Document segment »
Requirements: the Function App or App Service must have a Managed Identity with Key Vault Secrets User role on the vault.
Use case: when you need a raw connection string available as an environment variable (like AzureWebJobsStorage for Functions runtime) rather than going through IConfiguration.
Secret versioning¶
Every secret has versions. When you update a secret, the old version is retained. You can reference a specific version or always get the latest:
Latest version → @Microsoft.KeyVault(VaultName=peppol-vault;SecretName=MySecret)
Specific version → @Microsoft.KeyVault(VaultName=peppol-vault;SecretName=MySecret;SecretVersion=abc123)
Always use latest version unless you have a specific reason to pin. Pinning means you have to update every reference when rotating — defeats the purpose.

Material shown »

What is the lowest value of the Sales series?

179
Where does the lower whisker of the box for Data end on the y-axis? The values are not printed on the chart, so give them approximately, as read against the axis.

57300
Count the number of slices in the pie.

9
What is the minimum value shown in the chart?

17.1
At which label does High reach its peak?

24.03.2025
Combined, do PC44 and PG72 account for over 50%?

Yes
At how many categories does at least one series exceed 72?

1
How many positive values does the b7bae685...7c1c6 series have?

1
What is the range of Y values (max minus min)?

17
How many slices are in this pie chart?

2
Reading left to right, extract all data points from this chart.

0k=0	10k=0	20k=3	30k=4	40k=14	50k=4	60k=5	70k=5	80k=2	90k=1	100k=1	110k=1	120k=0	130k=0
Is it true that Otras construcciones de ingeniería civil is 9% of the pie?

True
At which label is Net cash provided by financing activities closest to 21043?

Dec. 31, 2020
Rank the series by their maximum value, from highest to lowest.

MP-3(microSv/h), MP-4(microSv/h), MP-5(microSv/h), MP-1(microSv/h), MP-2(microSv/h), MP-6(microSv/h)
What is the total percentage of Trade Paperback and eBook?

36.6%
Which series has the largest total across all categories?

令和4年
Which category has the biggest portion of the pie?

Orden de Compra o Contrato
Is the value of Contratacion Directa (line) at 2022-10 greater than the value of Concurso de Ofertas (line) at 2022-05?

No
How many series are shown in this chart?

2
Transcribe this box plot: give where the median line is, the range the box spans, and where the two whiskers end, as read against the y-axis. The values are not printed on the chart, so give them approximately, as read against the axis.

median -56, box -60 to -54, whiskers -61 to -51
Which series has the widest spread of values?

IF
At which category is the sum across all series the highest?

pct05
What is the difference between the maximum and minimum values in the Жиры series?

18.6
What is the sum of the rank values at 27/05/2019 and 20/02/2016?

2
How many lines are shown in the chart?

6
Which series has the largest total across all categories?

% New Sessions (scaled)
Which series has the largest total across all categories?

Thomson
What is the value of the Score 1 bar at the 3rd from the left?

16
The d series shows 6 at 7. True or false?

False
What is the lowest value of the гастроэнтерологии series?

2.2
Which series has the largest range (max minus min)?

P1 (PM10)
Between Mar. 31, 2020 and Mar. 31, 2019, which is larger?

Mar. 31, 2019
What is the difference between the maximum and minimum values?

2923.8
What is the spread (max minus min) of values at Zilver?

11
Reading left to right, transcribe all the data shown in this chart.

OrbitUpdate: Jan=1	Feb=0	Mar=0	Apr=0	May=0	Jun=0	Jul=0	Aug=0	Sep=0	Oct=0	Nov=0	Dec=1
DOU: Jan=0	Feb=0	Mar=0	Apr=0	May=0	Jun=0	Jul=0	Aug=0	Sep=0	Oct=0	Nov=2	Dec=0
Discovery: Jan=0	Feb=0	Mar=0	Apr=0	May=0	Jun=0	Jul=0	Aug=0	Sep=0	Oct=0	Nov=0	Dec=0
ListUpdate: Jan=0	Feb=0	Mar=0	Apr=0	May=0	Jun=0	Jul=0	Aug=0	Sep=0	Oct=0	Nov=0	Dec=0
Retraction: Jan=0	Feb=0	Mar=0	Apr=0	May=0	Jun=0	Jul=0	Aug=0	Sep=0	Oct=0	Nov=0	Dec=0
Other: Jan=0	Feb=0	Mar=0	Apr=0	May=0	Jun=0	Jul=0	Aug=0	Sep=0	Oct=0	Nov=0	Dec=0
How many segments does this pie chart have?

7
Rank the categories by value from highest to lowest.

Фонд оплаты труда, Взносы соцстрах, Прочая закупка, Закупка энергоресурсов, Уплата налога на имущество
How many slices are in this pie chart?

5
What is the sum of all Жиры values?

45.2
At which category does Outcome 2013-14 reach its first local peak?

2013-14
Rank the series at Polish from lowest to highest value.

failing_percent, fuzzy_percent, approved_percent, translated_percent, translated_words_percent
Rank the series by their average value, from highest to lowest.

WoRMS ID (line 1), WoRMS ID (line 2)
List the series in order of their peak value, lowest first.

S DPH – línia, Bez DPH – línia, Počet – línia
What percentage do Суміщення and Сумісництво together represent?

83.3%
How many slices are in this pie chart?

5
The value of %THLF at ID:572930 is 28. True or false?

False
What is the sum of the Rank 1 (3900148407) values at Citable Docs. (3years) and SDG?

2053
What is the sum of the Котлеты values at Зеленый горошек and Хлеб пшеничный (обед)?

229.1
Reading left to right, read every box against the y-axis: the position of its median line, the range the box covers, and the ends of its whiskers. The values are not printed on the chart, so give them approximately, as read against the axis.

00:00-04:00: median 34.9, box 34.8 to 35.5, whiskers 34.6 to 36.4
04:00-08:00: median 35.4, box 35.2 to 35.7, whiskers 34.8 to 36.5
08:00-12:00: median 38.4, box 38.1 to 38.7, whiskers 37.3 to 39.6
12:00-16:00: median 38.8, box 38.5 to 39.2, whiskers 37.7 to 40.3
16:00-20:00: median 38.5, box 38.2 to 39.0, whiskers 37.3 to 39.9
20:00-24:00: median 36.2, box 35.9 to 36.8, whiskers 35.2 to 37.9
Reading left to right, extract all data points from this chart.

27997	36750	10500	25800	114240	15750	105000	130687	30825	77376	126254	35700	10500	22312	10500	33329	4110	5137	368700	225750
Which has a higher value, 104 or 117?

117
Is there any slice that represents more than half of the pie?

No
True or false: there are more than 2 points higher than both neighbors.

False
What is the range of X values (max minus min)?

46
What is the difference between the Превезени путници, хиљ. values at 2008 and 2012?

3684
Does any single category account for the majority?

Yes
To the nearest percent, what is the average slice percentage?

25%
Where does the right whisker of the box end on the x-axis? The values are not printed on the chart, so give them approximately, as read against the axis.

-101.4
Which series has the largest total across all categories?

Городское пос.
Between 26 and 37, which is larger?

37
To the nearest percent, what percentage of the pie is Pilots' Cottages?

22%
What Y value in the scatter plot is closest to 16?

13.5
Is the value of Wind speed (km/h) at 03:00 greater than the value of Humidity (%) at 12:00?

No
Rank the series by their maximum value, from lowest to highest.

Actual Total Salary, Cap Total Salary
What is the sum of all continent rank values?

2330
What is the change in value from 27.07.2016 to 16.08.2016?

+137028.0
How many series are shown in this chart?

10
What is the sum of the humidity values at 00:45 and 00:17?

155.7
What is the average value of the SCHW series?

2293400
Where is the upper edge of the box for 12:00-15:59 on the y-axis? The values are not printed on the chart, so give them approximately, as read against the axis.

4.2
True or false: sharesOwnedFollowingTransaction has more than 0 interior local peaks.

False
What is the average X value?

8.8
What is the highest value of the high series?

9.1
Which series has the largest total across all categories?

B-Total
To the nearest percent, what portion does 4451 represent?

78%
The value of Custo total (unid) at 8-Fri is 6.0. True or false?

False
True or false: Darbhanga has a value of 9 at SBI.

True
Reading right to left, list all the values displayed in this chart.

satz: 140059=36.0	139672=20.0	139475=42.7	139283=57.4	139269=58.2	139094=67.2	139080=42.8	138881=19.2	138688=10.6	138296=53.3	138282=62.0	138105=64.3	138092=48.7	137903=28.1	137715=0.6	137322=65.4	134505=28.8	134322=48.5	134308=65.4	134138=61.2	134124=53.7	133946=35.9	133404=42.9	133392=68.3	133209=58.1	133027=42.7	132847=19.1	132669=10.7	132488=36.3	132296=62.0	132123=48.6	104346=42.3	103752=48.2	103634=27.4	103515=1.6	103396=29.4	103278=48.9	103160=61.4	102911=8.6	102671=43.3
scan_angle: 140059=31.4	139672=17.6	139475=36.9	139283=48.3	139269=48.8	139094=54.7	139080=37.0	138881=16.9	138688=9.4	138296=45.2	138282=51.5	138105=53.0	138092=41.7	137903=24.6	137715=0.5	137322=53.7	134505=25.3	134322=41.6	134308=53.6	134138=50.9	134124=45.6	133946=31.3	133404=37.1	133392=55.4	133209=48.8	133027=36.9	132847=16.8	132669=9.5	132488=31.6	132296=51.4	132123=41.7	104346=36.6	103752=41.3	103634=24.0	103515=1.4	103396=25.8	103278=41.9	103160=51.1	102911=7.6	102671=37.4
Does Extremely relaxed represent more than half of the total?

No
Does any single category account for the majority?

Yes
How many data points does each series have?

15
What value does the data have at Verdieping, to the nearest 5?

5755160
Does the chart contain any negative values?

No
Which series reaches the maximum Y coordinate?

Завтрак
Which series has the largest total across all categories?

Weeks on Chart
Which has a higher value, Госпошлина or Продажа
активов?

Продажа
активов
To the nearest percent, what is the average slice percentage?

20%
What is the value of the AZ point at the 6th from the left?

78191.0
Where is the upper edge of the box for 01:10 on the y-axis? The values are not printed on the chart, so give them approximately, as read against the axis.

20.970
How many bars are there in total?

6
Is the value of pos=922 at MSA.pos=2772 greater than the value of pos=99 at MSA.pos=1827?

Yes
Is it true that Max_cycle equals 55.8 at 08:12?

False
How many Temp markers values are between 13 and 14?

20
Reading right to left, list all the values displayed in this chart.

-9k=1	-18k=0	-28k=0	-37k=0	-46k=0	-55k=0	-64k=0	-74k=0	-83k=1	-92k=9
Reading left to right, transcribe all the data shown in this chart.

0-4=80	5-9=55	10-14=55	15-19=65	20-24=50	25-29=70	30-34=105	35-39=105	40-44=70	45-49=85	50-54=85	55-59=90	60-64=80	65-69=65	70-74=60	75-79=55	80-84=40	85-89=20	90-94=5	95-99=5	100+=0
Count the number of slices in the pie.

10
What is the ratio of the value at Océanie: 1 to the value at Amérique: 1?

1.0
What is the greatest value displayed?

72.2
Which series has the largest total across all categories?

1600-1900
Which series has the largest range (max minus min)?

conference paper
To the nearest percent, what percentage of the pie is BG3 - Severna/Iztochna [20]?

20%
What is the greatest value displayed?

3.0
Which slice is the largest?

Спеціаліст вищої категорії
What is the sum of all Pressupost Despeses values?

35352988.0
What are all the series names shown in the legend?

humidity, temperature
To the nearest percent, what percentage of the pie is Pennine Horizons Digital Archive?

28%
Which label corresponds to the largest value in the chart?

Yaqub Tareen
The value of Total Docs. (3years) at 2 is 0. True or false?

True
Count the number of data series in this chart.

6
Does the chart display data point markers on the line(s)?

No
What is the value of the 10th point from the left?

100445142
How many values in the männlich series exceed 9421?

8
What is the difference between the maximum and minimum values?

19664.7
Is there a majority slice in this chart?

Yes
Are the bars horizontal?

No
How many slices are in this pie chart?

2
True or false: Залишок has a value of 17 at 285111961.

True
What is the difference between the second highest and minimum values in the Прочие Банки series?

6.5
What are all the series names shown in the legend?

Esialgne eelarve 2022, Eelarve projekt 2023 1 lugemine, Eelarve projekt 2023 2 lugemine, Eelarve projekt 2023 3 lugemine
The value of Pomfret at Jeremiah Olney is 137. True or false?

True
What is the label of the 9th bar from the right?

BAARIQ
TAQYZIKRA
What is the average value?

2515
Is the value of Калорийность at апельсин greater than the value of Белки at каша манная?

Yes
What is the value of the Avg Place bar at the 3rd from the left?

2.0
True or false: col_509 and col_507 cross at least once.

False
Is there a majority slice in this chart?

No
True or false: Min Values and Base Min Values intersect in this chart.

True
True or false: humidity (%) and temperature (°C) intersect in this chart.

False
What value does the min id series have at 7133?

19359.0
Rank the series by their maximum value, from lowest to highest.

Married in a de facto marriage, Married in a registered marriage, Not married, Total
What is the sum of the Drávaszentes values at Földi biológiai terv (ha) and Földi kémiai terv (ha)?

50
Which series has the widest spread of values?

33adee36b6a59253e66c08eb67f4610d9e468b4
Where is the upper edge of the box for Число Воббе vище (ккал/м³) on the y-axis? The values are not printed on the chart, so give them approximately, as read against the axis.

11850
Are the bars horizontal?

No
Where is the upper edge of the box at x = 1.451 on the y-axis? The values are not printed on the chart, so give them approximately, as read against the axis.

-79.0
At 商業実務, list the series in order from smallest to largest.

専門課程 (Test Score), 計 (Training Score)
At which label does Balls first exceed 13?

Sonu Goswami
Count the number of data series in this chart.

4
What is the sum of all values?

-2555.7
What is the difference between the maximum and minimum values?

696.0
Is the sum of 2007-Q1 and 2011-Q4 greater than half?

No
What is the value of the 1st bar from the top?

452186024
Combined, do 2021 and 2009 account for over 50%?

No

Prompt A »
Answer these questions about the Key Vault text:
(i) What role must the Managed Identity have on the vault?
(ii) What happens to the old version when a secret is updated?
(iii) According to the text, what does pinning force you to do when rotating?
Prompt B » In the Key Vault text, update the stretch from "Always use latest" through "defeats the purpose." so that "renewing secrets" replaces "rotating".

Reply A »
(i) Key Vault Secrets User
(ii) It is retained.
(iii) Update every reference.

Reply B »
Always use latest version unless you have a specific reason to pin. Pinning means you have to update every reference when renewing secrets — defeats the purpose.